*Exercise aim*:
Please format every line of text in the data below as a Markdown table with two columns, Row and Line. Number each line, skip blank lines, and leave the pictures out.

*Exercise inputs*:
§ §
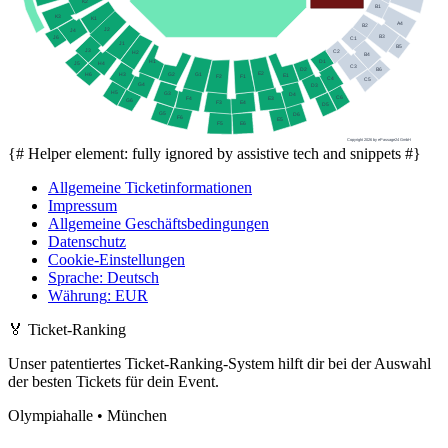
K2
B1
K3
K1
A4
B2
J2
J4
B3
J6
C1
J1
B5
J3
C2
H2
B4
D1
H1
H4
J5
C3
B6
D2
E2
G1
H6
G2
H3
E1
F1
F2
C4
C5
G4
D3
H5
G3
D4
C6
F4
E3
G6
F3
E4
D5
G5
D6
F6
E5
F5
E6
Copyright 2026 by ePassage24 GmbH
{# Helper element: fully ignored by assistive tech and snippets #}
Allgemeine Ticketinformationen
Impressum
Allgemeine Geschäftsbedingungen
Datenschutz
Cookie-Einstellungen
Sprache
:
Deutsch
Währung
:
EUR
🏅
Ticket-Ranking
Unser patentiertes Ticket-Ranking-System hilft dir bei der Auswahl
der besten Tickets für dein Event.
Olympiahalle • München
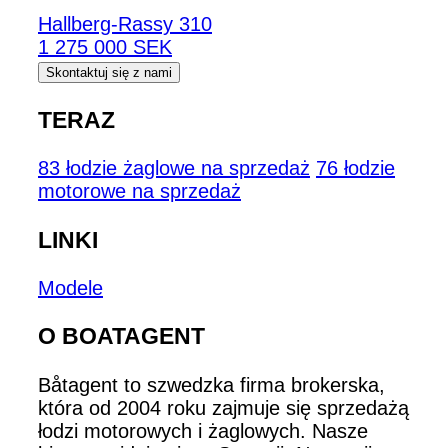
Hallberg-Rassy 310
1 275 000 SEK
Skontaktuj się z nami
TERAZ
83 łodzie żaglowe na sprzedaż
76 łodzie
motorowe na sprzedaż
LINKI
Modele
O BOATAGENT
Båtagent to szwedzka firma brokerska,
która od 2004 roku zajmuje się sprzedażą
łodzi motorowych i żaglowych. Nasze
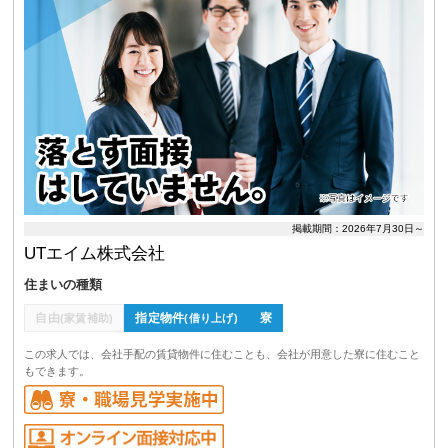
掲載期間：2026年7月30日～
UTエイム株式会社
住まいの種類
自由
指定物件
寮
(家賃補助)
(借り上げ)
この求人では、会社手配の賃貸物件に住むことも、会社が用意した寮に住むこと
もできます。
§ §
*Finished task*:
| Row | Line |
|---|---|
| 1 | K2 |
| 2 | B1 |
| 3 | K3 |
| 4 | K1 |
| 5 | A4 |
| 6 | B2 |
| 7 | J2 |
| 8 | J4 |
| 9 | B3 |
| 10 | J6 |
| 11 | C1 |
| 12 | J1 |
| 13 | B5 |
| 14 | J3 |
| 15 | C2 |
| 16 | H2 |
| 17 | B4 |
| 18 | D1 |
| 19 | H1 |
| 20 | H4 |
| 21 | J5 |
| 22 | C3 |
| 23 | B6 |
| 24 | D2 |
| 25 | E2 |
| 26 | G1 |
| 27 | H6 |
| 28 | G2 |
| 29 | H3 |
| 30 | E1 |
| 31 | F1 |
| 32 | F2 |
| 33 | C4 |
| 34 | C5 |
| 35 | G4 |
| 36 | D3 |
| 37 | H5 |
| 38 | G3 |
| 39 | D4 |
| 40 | C6 |
| 41 | F4 |
| 42 | E3 |
| 43 | G6 |
| 44 | F3 |
| 45 | E4 |
| 46 | D5 |
| 47 | G5 |
| 48 | D6 |
| 49 | F6 |
| 50 | E5 |
| 51 | F5 |
| 52 | E6 |
| 53 | Copyright 2026 by ePassage24 GmbH |
| 54 | {# Helper element: fully ignored by assistive tech and snippets #} |
| 55 | Allgemeine Ticketinformationen |
| 56 | Impressum |
| 57 | Allgemeine Geschäftsbedingungen |
| 58 | Datenschutz |
| 59 | Cookie-Einstellungen |
| 60 | Sprache |
| 61 | : |
| 62 | Deutsch |
| 63 | Währung |
| 64 | : |
| 65 | EUR |
| 66 | 🏅 |
| 67 | Ticket-Ranking |
| 68 | Unser patentiertes Ticket-Ranking-System hilft dir bei der Auswahl |
| 69 | der besten Tickets für dein Event. |
| 70 | Olympiahalle • München |
| 71 | Hallberg-Rassy 310 |
| 72 | 1 275 000 SEK |
| 73 | Skontaktuj się z nami |
| 74 | TERAZ |
| 75 | 83 łodzie żaglowe na sprzedaż |
| 76 | 76 łodzie |
| 77 | motorowe na sprzedaż |
| 78 | LINKI |
| 79 | Modele |
| 80 | O BOATAGENT |
| 81 | Båtagent to szwedzka firma brokerska, |
| 82 | która od 2004 roku zajmuje się sprzedażą |
| 83 | łodzi motorowych i żaglowych. Nasze |
| 84 | 掲載期間：2026年7月30日～ |
| 85 | UTエイム株式会社 |
| 86 | 住まいの種類 |
| 87 | 自由 |
| 88 | 指定物件 |
| 89 | 寮 |
| 90 | (家賃補助) |
| 91 | (借り上げ) |
| 92 | この求人では、会社手配の賃貸物件に住むことも、会社が用意した寮に住むこと |
| 93 | もできます。 |